WHAT YOU ARE ASKED TO DO:
Below are entries. Copy exactly the lines running from the line that holds "display:flex; align-items:center; gap:12px;" to the line that holds "display:flex; flex-direction:column;", with both ends included.

RECORDS FOR THE TASK:
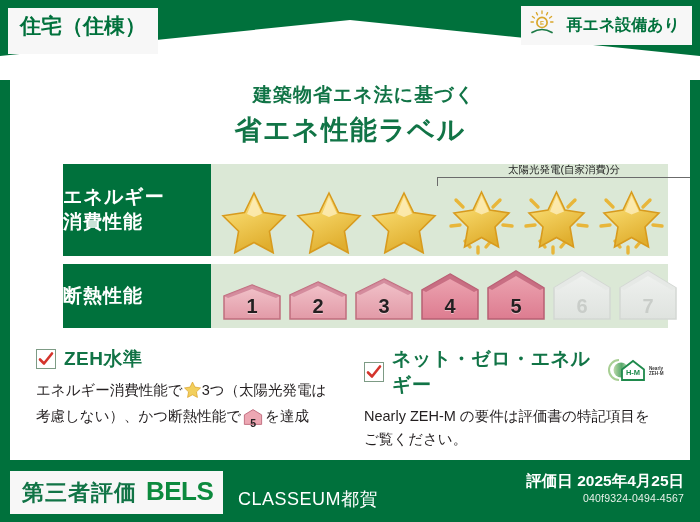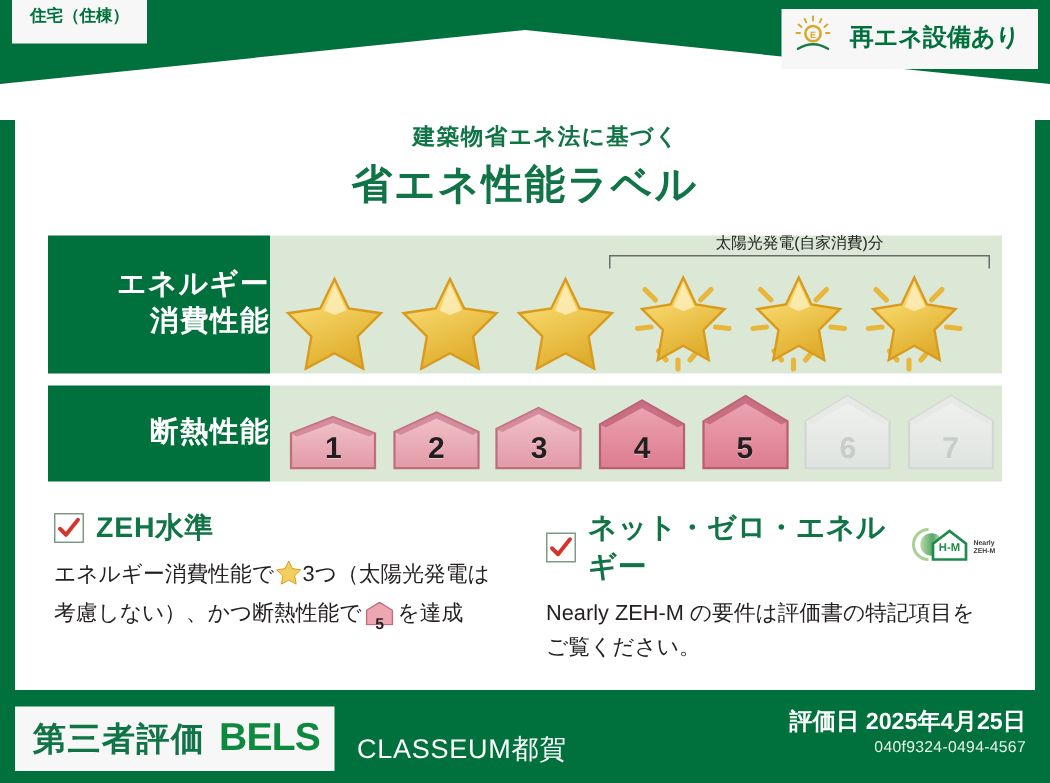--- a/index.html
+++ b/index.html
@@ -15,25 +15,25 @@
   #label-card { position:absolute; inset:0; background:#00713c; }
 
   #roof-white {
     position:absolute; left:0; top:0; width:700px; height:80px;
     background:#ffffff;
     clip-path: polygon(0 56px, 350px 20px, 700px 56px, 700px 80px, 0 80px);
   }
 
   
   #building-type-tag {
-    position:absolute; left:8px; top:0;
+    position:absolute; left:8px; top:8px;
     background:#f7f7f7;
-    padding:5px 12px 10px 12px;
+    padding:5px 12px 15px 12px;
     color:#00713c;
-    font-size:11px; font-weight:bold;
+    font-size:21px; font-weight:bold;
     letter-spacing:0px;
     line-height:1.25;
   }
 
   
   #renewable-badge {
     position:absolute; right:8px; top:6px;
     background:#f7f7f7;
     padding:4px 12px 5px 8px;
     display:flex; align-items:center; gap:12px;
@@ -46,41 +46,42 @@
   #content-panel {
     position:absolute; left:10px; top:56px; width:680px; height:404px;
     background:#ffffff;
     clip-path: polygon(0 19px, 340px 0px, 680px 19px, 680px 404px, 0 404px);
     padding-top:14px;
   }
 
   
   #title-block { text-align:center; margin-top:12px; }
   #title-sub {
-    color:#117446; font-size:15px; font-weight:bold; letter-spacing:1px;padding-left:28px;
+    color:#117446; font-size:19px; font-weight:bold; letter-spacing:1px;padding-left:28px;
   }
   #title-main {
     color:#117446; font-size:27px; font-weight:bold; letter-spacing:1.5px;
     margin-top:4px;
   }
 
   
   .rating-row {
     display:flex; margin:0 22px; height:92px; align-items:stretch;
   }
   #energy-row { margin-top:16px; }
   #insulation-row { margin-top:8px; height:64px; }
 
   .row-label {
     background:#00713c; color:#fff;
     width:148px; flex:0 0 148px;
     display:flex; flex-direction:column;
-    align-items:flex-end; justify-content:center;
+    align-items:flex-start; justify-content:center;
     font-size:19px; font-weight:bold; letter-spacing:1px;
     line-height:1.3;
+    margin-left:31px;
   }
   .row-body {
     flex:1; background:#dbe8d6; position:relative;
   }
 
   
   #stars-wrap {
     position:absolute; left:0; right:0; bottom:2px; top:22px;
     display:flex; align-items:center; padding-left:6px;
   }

COMPLETED TASK:
     display:flex; align-items:center; gap:12px;
@@ -46,41 +46,42 @@
   #content-panel {
     position:absolute; left:10px; top:56px; width:680px; height:404px;
     background:#ffffff;
     clip-path: polygon(0 19px, 340px 0px, 680px 19px, 680px 404px, 0 404px);
     padding-top:14px;
   }
 
   
   #title-block { text-align:center; margin-top:12px; }
   #title-sub {
-    color:#117446; font-size:15px; font-weight:bold; letter-spacing:1px;padding-left:28px;
+    color:#117446; font-size:19px; font-weight:bold; letter-spacing:1px;padding-left:28px;
   }
   #title-main {
     color:#117446; font-size:27px; font-weight:bold; letter-spacing:1.5px;
     margin-top:4px;
   }
 
   
   .rating-row {
     display:flex; margin:0 22px; height:92px; align-items:stretch;
   }
   #energy-row { margin-top:16px; }
   #insulation-row { margin-top:8px; height:64px; }
 
   .row-label {
     background:#00713c; color:#fff;
     width:148px; flex:0 0 148px;
     display:flex; flex-direction:column;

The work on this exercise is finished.